MacGibbon A L, Brieger G M
Department of Obstetrics and Gynaecology, King George V Memorial Hospital for Mothers and Babies, Sydney, New South Wales.
Aust N Z J Obstet Gynaecol. 1995 May;35(2):217-9. doi: 10.1111/j.1479-828x.1995.tb01878.x.
Cushing syndrome in pregnancy is rare. This is explained by the syndrome's association with amenorrhoea, oligomenorrhoea, infertility and abortions. Cushing syndrome commonly presents with hypertension, weight gain, diabetes, striae or truncal obesity, all of which can be consistent with pregnancy in women without Cushing syndrome. We describe a case of Cushing syndrome in pregnancy secondary to an adrenal cortical tumour which was discovered after an abnormal glucose tolerance test. The woman developed classical features of Cushing syndrome including gestational diabetes and hypertension and was managed successfully to term after a unilateral adrenalectomy at 23 weeks.
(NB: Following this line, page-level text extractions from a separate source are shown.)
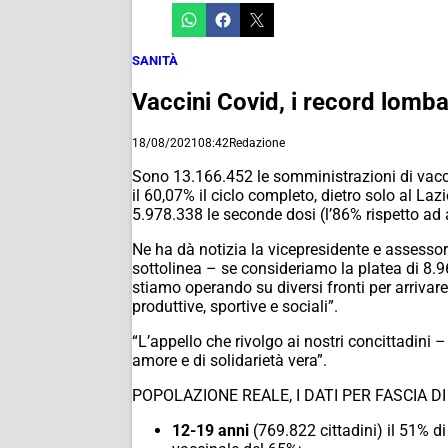
SANITÀ
Vaccini Covid, i record lombard
18/08/2021
08:42
Redazione
Sono 13.166.452 le somministrazioni di vacci
il 60,07% il ciclo completo, dietro solo al Laz
5.978.338 le seconde dosi (l’86% rispetto ad
Ne ha dà notizia la vicepresidente e assessor
sottolinea – se consideriamo la platea di 8.
stiamo operando su diversi fronti per arrivare
produttive, sportive e sociali”.
“L’appello che rivolgo ai nostri concittadini –
amore e di solidarietà vera”.
POPOLAZIONE REALE, I DATI PER FASCIA DI ETÀ 
12-19 anni
(769.822 cittadini) il 51% 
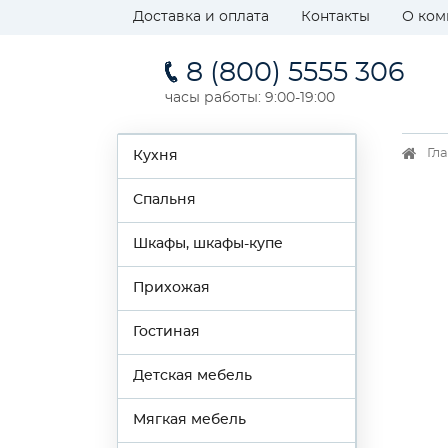
Доставка и оплата
Контакты
О ком
8 (800) 5555 306
часы работы: 9:00-19:00
Гл
Кухня
Спальня
Шкафы, шкафы-купе
Прихожая
Гостиная
Детская мебель
Мягкая мебель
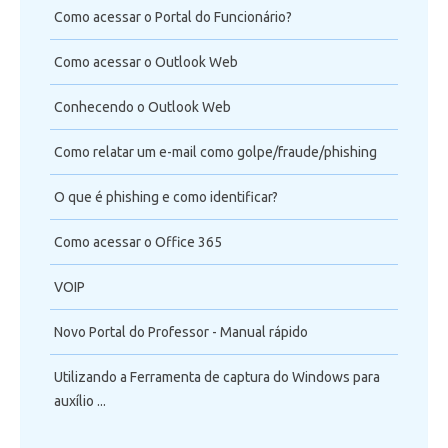
Como acessar o Portal do Funcionário?
Como acessar o Outlook Web
Conhecendo o Outlook Web
Como relatar um e-mail como golpe/fraude/phishing
O que é phishing e como identificar?
Como acessar o Office 365
VOIP
Novo Portal do Professor - Manual rápido
Utilizando a Ferramenta de captura do Windows para
auxílio ...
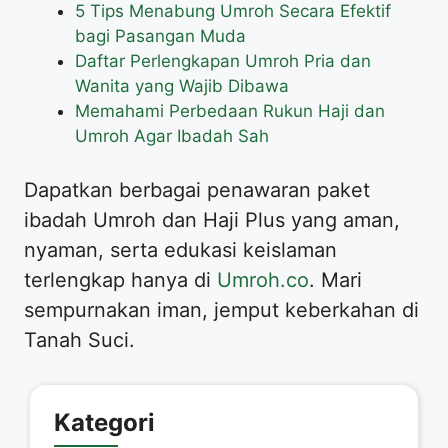
5 Tips Menabung Umroh Secara Efektif
bagi Pasangan Muda
Daftar Perlengkapan Umroh Pria dan
Wanita yang Wajib Dibawa
Memahami Perbedaan Rukun Haji dan
Umroh Agar Ibadah Sah
Dapatkan berbagai penawaran paket
ibadah Umroh dan Haji Plus yang aman,
nyaman, serta edukasi keislaman
terlengkap hanya di
Umroh.co
. Mari
sempurnakan iman, jemput keberkahan di
Tanah Suci.
Kategori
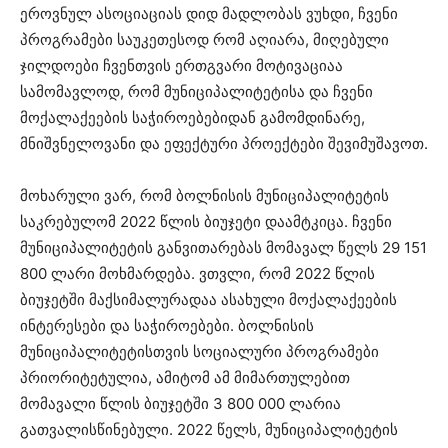
ეროვნულ ასოციაციას დიდ მადლობას ვუხდი, ჩვენი
პროგრამები საუკეთესოდ რომ აღიარა, მიღებული
ჯილდოები ჩვენთვის ერთგვარი მოტივაციაა
სამომავლოდ, რომ მუნიციპალიტეტისა და ჩვენი
მოქალაქეების საჭიროებებიდან გამომდინარე,
მნიშვნელოვანი და ეფექტური პროექტები შევიმუშავოთ.
მოხარული ვარ, რომ ბოლნისის მუნიციპალიტეტის
საკრებულომ 2022 წლის ბიუჯეტი დაამტკიცა. ჩვენი
მუნიციპალიტეტის განვითარებას მომავალ წელს 29 151
800 ლარი მოხმარდება. ვთვლი, რომ 2022 წლის
ბიუჯეტში მაქსიმალურადაა ასახული მოქალაქეების
ინტერესები და საჭიროებები. ბოლნისის
მუნიციპალიტეტისთვის სოციალური პროგრამები
პრიორიტეტულია, ამიტომ ამ მიმართულებით
მომავალი წლის ბიუჯეტში 3 800 000 ლარია
გათვალისწინებული. 2022 წელს, მუნიციპალიტეტის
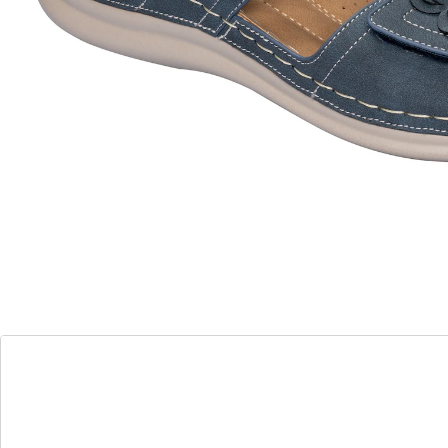
Ontdek het comfort van de lente!
2 klittenbandsluitingen voor moeiteloze
instap
optimale aanpassing aan je voet
zachte, ademende binnenzool
comfortabele hakhoogte om de hele dag
te dragen
stijlvolle sierstiksels en charmante
bloemenapplicatie
Zweef door de lente op heerlijk zachte en heerlijk lichte
zolen met het model "Annette". 2 klittenbandsluitingen
zorgen voor snel in- en uitstappen en een optimale
aanpassing aan de voet. De luchtdoorlatende, zachte
binnenzool zorgt voor een aangenaam voetklimaat op
warme dagen en geeft je een zorgeloos loopgevoel.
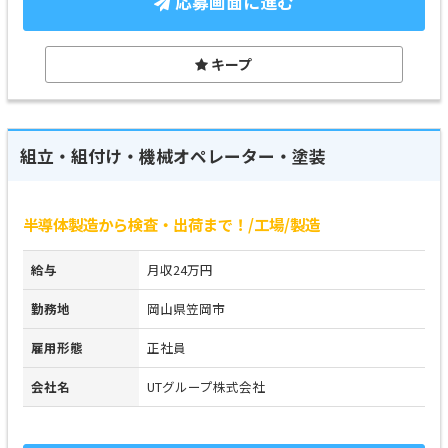
応募画面に進む
キープ
組立・組付け・機械オペレーター・塗装
半導体製造から検査・出荷まで！/工場/製造
給与
月収24万円
勤務地
岡山県笠岡市
雇用形態
正社員
会社名
UTグループ株式会社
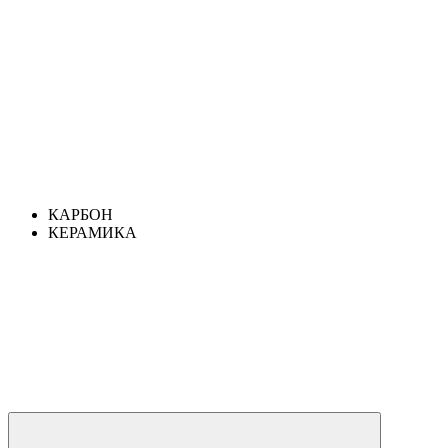
КАРБОН
КЕРАМИКА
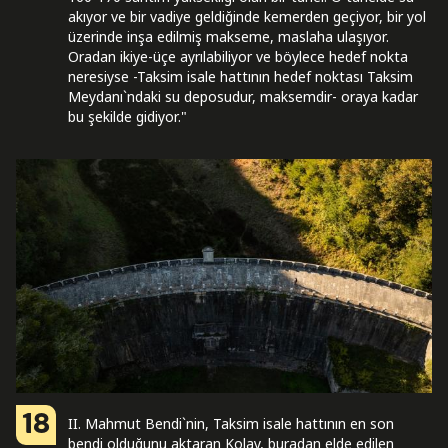
akıyor ve bir vadiye geldiğinde kemerden geçiyor, bir yol
üzerinde inşa edilmiş makseme, maslaha ulaşıyor.
Oradan ikiye-üçe ayrılabiliyor ve böylece hedef nokta
neresiyse -Taksim isale hattının hedef noktası Taksim
Meydanı`ndaki su deposudur, maksemdir- oraya kadar
bu şekilde gidiyor."
18
II. Mahmut Bendi`nin, Taksim isale hattının en son
bendi olduğunu aktaran Kolay, buradan elde edilen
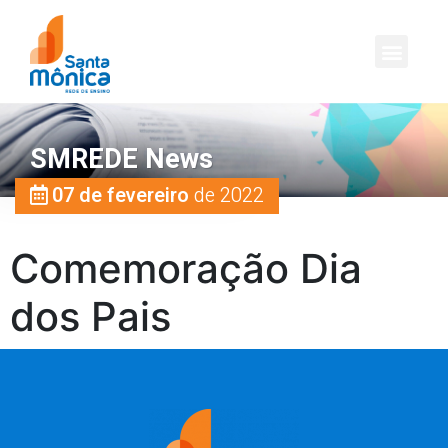
SMREDE News
07 de fevereiro
de 2022
Comemoração Dia
dos Pais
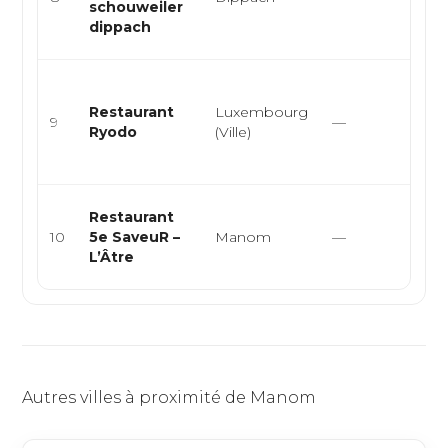
schouweiler
res
dippach
terr.
Hau
jap
Restaurant
Luxembourg
9
—
étoi
Ryodo
(Ville)
res
kais
Gas
Restaurant
cuis
10
5e SaveuR –
Manom
—
cui
L’Âtre
sais
Autres villes à proximité de Manom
The case is reported not only because of its rarity but also because the diagnosis was made after a routine screening test for gestational diabetes. Early diagnosis and treatment of adrenal adenoma causing Cushing syndrome in pregnancy reduces maternal and fetal morbidity and mortality.
妊娠期库欣综合征较为罕见。这可由该综合征与闭经、月经过少、不孕及流产的关联来解释。库欣综合征通常表现为高血压、体重增加、糖尿病、皮肤紫纹或躯干肥胖,所有这些在无库欣综合征的妊娠女性中也可能出现。我们描述了一例因肾上腺皮质肿瘤继发的妊娠期库欣综合征病例,该病例在葡萄糖耐量试验异常后被发现。该女性出现了库欣综合征的典型特征,包括妊娠期糖尿病和高血压,并在孕23周时接受单侧肾上腺切除术后成功维持至足月。报告该病例不仅因其罕见,还因为其诊断是在妊娠期糖尿病的常规筛查试验后做出的。早期诊断并治疗妊娠期导致库欣综合征的肾上腺腺瘤可降低母婴发病率和死亡率。